And abruptly the Expos had made a giant leap up to the best in the division. "If somebody else in our division had got him, I would have been shocked if we had won," Dave Dombrowski, the Expos' young general manager, said.
He said the Mariners had a scout at each of the Expos' spring-training games, and at the end of camp the scout said, "Dave, I wish you guys had shown some interest in Langston."
Forty games into the season the Expos' rotation was getting shaky, and Dombrowski, convinced he couldn't get the window of negotiation he also wanted, offered the young pitchers the Mariners' scout wanted. And all three came with minimum salaries.
Now Langston is looking forward to the challenge of the contender in other ways. "I look forward to the pressure," he said. "I want it.
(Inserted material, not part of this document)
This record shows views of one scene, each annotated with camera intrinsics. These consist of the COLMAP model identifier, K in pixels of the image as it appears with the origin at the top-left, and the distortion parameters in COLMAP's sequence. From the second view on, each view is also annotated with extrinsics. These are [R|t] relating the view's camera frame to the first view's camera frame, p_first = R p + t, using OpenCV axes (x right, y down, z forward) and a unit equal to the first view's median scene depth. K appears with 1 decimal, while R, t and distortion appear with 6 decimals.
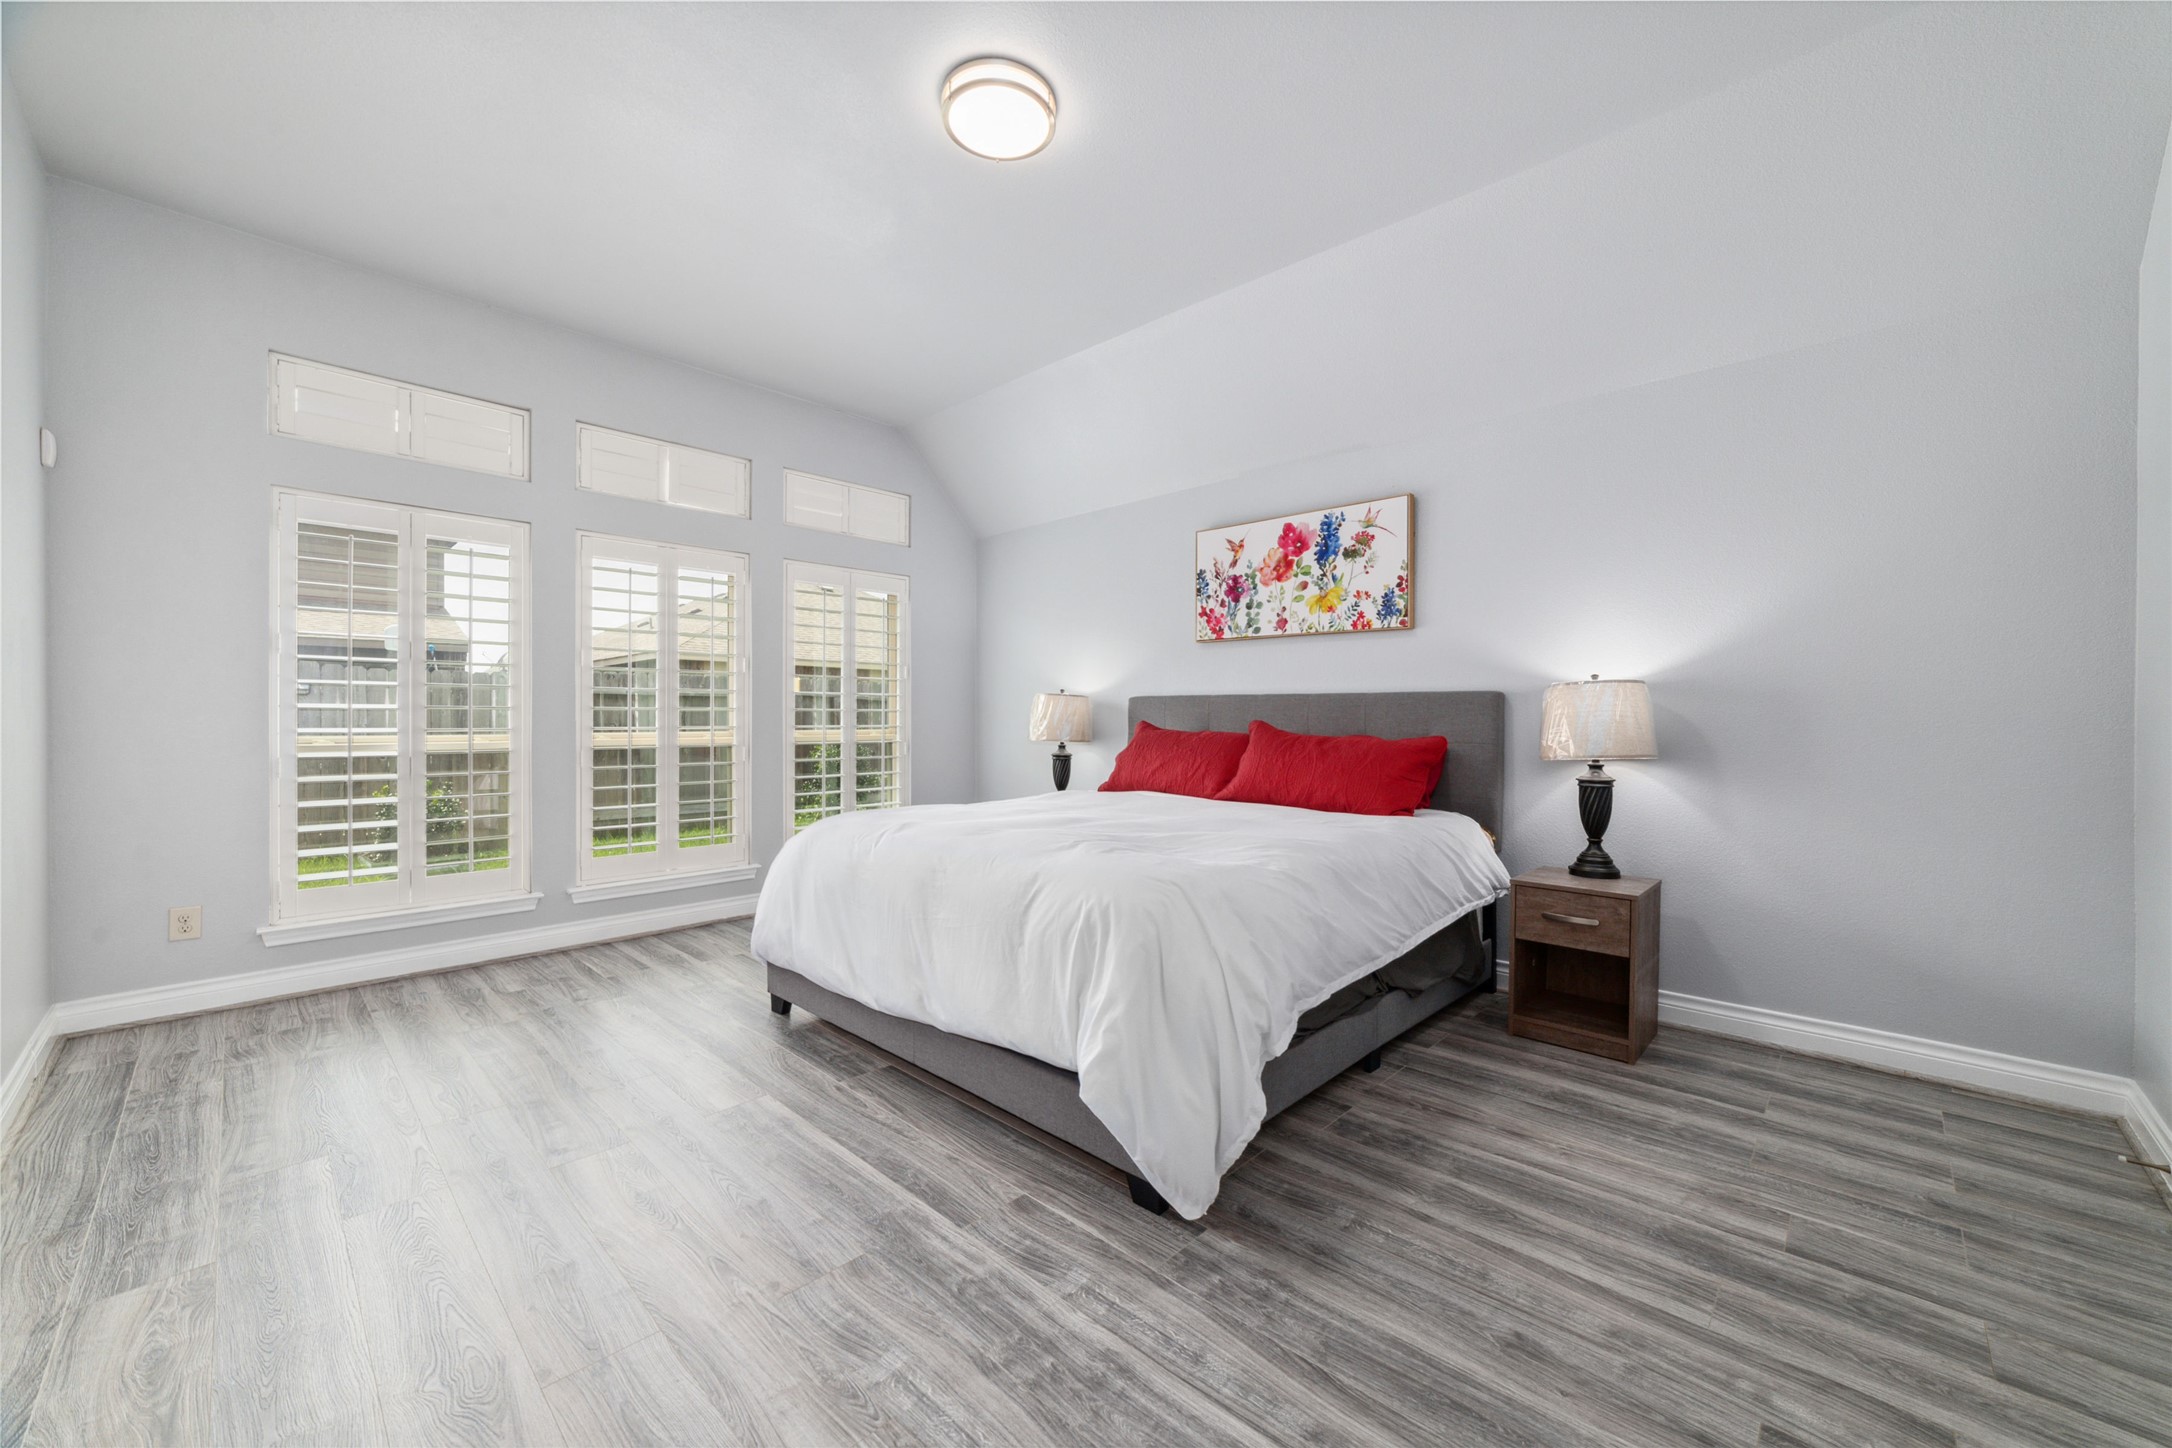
lens RADIAL K [[837.5, 0, 1109.9], [0, 837.5, 756.9], [0, 0, 1]] dist [-0.017331, 0.002108]
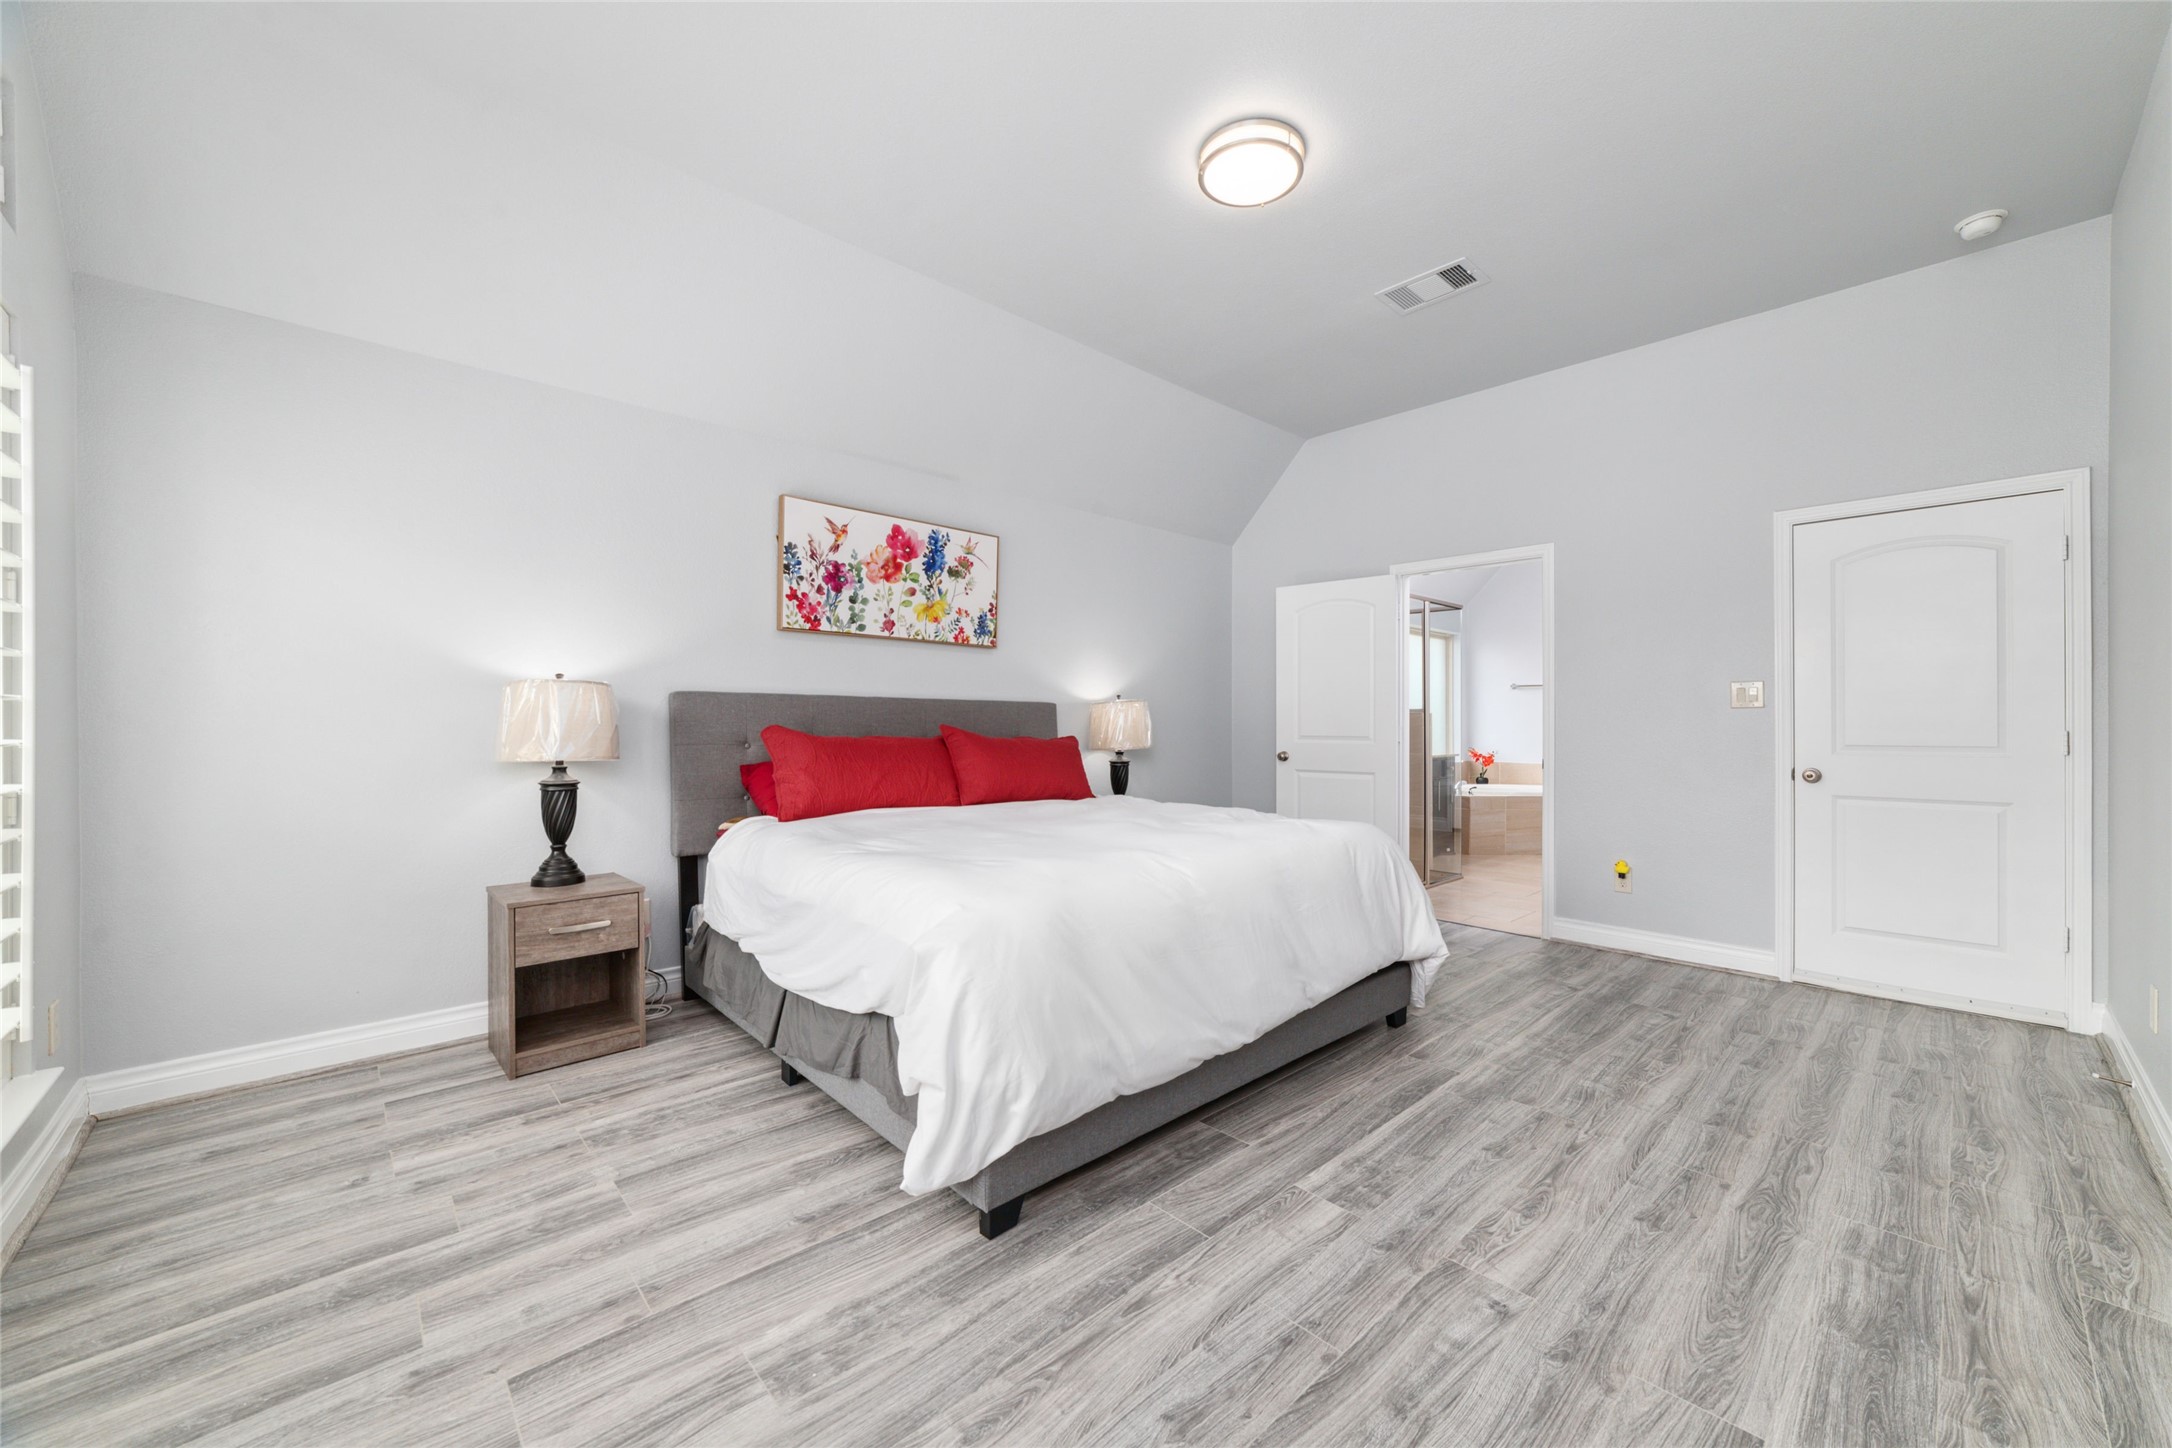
lens RADIAL K [[837.5, 0, 1078.7], [0, 837.5, 776.6], [0, 0, 1]] dist [-0.017331, 0.002108]
pose [[0.064912, -0.066515, 0.995672, -0.768064], [0.042929, 0.997038, 0.063807, -0.036048], [-0.996967, 0.038601, 0.067576, 0.722245]]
I want the chance to find out how good I can be. I'll benefit from it. Which situation do you like, pitching for first place or being 35 games behind?"
Some players are more effective when the game means nothing. "I want to be part of something every time out that means something," he said. "When it's over, then I'll think about free agency."
The offers will be staggering. The Expos are counting on Langston finding Montreal a pleasant place to play. The organization is ambitious, and he likes his teammates. And if he keeps the Expos in the race, maybe the excitement will hold him. "If we win here, that's the situation everybody plays for," he said.
Now every city and every stadium is a new experience. Almost every batter is. But he's noticed that he likes the "leadership" on the Expos. Spike Owen, the feisty shortstop "leads with personality." Tim Raines "leads with performance." Langston never felt that with Seattle. The Expos already have an edge.
McIlvaine called that "the incumbency advantage." He sounded jealous.